[[ EXERCISE MATERIAL, beginning ]]
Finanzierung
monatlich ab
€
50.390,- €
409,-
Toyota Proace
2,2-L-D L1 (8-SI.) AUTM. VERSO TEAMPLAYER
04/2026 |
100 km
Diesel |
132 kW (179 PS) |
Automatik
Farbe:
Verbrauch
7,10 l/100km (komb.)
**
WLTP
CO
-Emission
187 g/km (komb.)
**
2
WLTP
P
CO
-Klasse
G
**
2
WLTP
[[ EXERCISE MATERIAL, end ]]
WHAT IS NEEDED: Every entry must be duplicated exactly as it stands.

TASK RESULT:
Finanzierung
monatlich ab
€
50.390,- €
409,-
Toyota Proace
2,2-L-D L1 (8-SI.) AUTM. VERSO TEAMPLAYER
04/2026 |
100 km
Diesel |
132 kW (179 PS) |
Automatik
Farbe:
Verbrauch
7,10 l/100km (komb.)
**
WLTP
CO
-Emission
187 g/km (komb.)
**
2
WLTP
P
CO
-Klasse
G
**
2
WLTP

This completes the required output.